(GREAT pics at bottom)
We had an interesting team meeting. Mike Setzer brought a "mud logger", an online (onstream) gas chromatograph. It needs some work if I were to try to get it running, but that's not the goal. But to see it's simplicity (based on it's age) opened our eyes to many possibilities. My original plan was to have columns students could pack themselves, further educating themselves on every aspect on every component in a GC. This is how I was taught on the ancient instrument we were forced to use in the lab at school in the late '80s. This is the whole idea. But other team members originally planned on building a DIY instrument around columns purchased from GC column manufacturers. The mud logger is using 1/8" SS tubing packed with simple molecular sieves coated with liquid (stationary) phase. We all now see that self-packed columns is attainable. We gained insight on the ability to just analyze gases at first using tanks of butane and propane to fill balloons to make mixtures. But the ultimate goal will be liquid hydrocarbons as well. Our first focus tends to be to supply colleges with simple GCs and support education. But this will evolve to more technical and small business/emerging markets applications. The focus on colleges is basic education and training which will evolve into validation studies into more technical applications.
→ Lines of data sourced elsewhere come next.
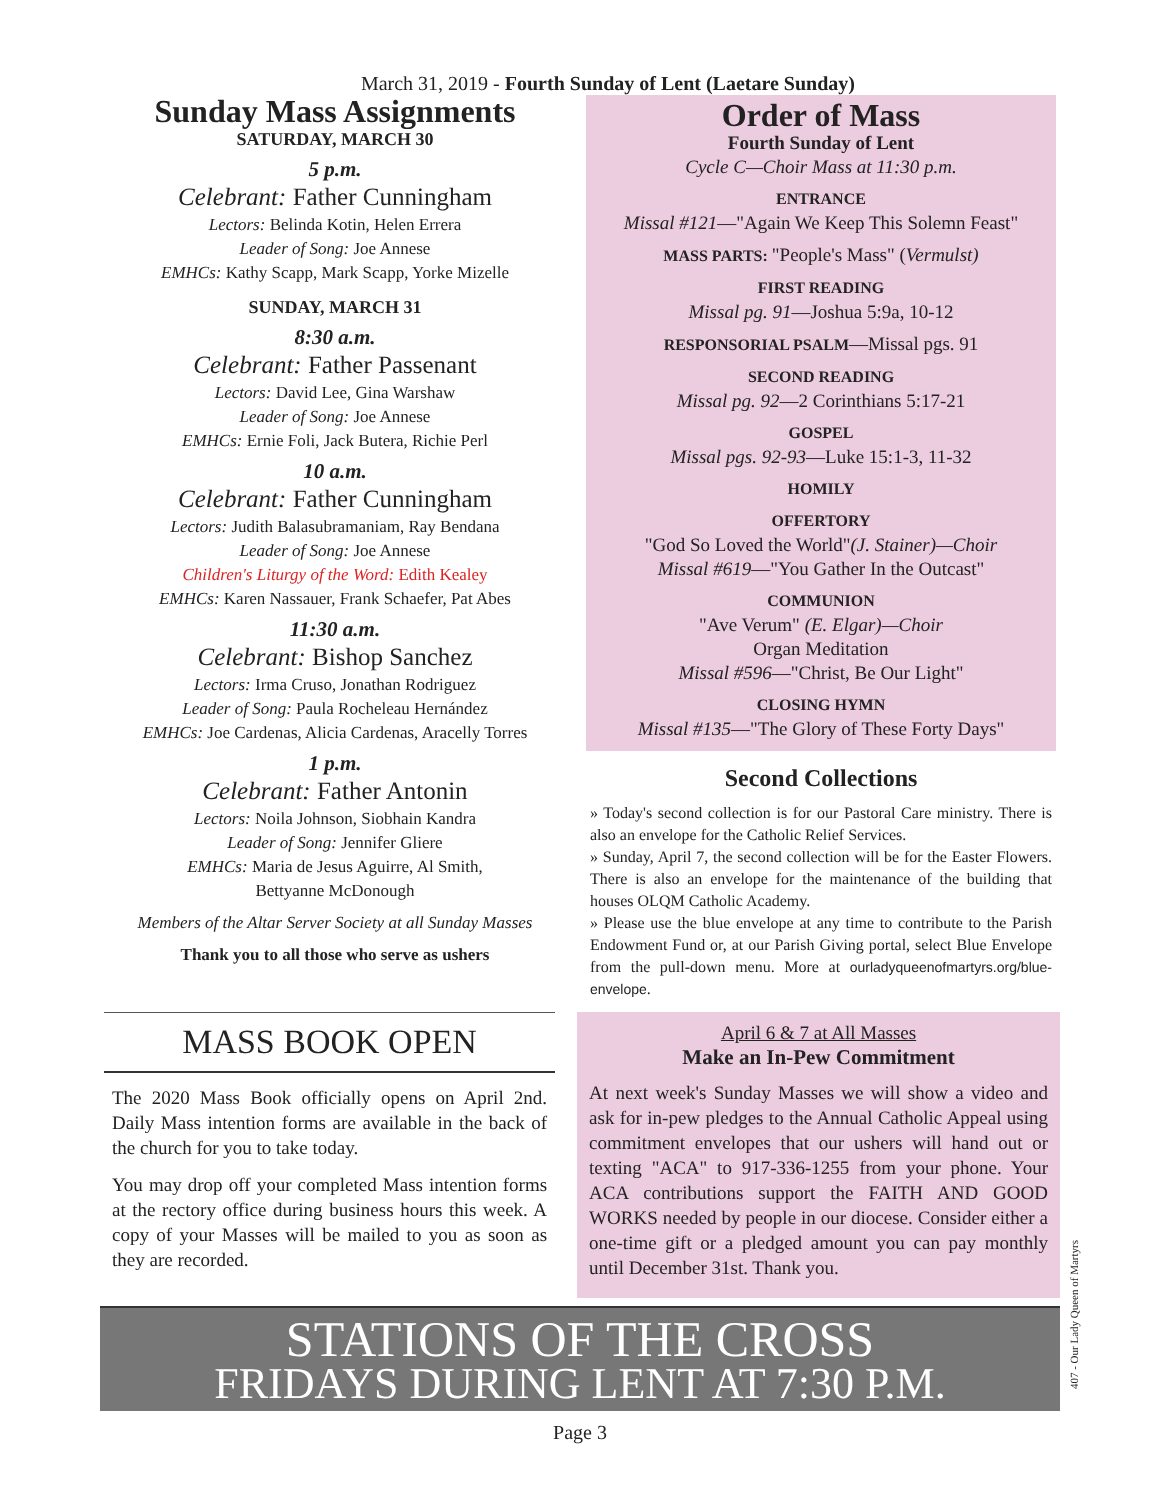March 31, 2019 - Fourth Sunday of Lent (Laetare Sunday)
Sunday Mass Assignments
SATURDAY, MARCH 30
5 p.m.
Celebrant: Father Cunningham
Lectors: Belinda Kotin, Helen Errera
Leader of Song: Joe Annese
EMHCs: Kathy Scapp, Mark Scapp, Yorke Mizelle
SUNDAY, MARCH 31
8:30 a.m.
Celebrant: Father Passenant
Lectors: David Lee, Gina Warshaw
Leader of Song: Joe Annese
EMHCs: Ernie Foli, Jack Butera, Richie Perl
10 a.m.
Celebrant: Father Cunningham
Lectors: Judith Balasubramaniam, Ray Bendana
Leader of Song: Joe Annese
Children's Liturgy of the Word: Edith Kealey
EMHCs: Karen Nassauer, Frank Schaefer, Pat Abes
11:30 a.m.
Celebrant: Bishop Sanchez
Lectors: Irma Cruso, Jonathan Rodriguez
Leader of Song: Paula Rocheleau Hernández
EMHCs: Joe Cardenas, Alicia Cardenas, Aracelly Torres
1 p.m.
Celebrant: Father Antonin
Lectors: Noila Johnson, Siobhain Kandra
Leader of Song: Jennifer Gliere
EMHCs: Maria de Jesus Aguirre, Al Smith,
Bettyanne McDonough
Members of the Altar Server Society at all Sunday Masses
Thank you to all those who serve as ushers
Order of Mass
Fourth Sunday of Lent
Cycle C—Choir Mass at 11:30 p.m.
ENTRANCE
Missal #121—"Again We Keep This Solemn Feast"
MASS PARTS: "People's Mass" (Vermulst)
FIRST READING
Missal pg. 91—Joshua 5:9a, 10-12
RESPONSORIAL PSALM—Missal pgs. 91
SECOND READING
Missal pg. 92—2 Corinthians 5:17-21
GOSPEL
Missal pgs. 92-93—Luke 15:1-3, 11-32
HOMILY
OFFERTORY
"God So Loved the World"(J. Stainer)—Choir
Missal #619—"You Gather In the Outcast"
COMMUNION
"Ave Verum" (E. Elgar)—Choir
Organ Meditation
Missal #596—"Christ, Be Our Light"
CLOSING HYMN
Missal #135—"The Glory of These Forty Days"
Second Collections
» Today's second collection is for our Pastoral Care ministry. There is also an envelope for the Catholic Relief Services.
» Sunday, April 7, the second collection will be for the Easter Flowers. There is also an envelope for the maintenance of the building that houses OLQM Catholic Academy.
» Please use the blue envelope at any time to contribute to the Parish Endowment Fund or, at our Parish Giving portal, select Blue Envelope from the pull-down menu. More at ourladyqueenofmartyrs.org/blue-envelope.
MASS BOOK OPEN
The 2020 Mass Book officially opens on April 2nd. Daily Mass intention forms are available in the back of the church for you to take today.
You may drop off your completed Mass intention forms at the rectory office during business hours this week. A copy of your Masses will be mailed to you as soon as they are recorded.
April 6 & 7 at All Masses
Make an In-Pew Commitment
At next week's Sunday Masses we will show a video and ask for in-pew pledges to the Annual Catholic Appeal using commitment envelopes that our ushers will hand out or texting "ACA" to 917-336-1255 from your phone. Your ACA contributions support the FAITH AND GOOD WORKS needed by people in our diocese. Consider either a one-time gift or a pledged amount you can pay monthly until December 31st. Thank you.
STATIONS OF THE CROSS
FRIDAYS DURING LENT AT 7:30 P.M.
Page 3
407 - Our Lady Queen of Martyrs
Mark Sullivan has great ideas on the Thermal Conductivity Detector (TCD) and has agreed to take this on personally. This is an example of the fine makerspace/co-working/hackerspace atmosphere found here at TX/Rx Labs in Houston where everything is being done so far and I spend all my days. And nights. He is also gaining extreme interest in the controller board itself that will finally be designed after we learn our controlling and monitoring and code based off Arduino boards and shields.
I have been overwhelmed with what it takes for a successful crowd-fund. I spend just as much time on twitter, blogs, meetup.com events, and reading articles than I was previously spending just slaving over Arduino boards and breadboards and code. But yesterday I officially passed my $1200 goal at experiment.com/chromatograDIY and am considered 'successfully funded'.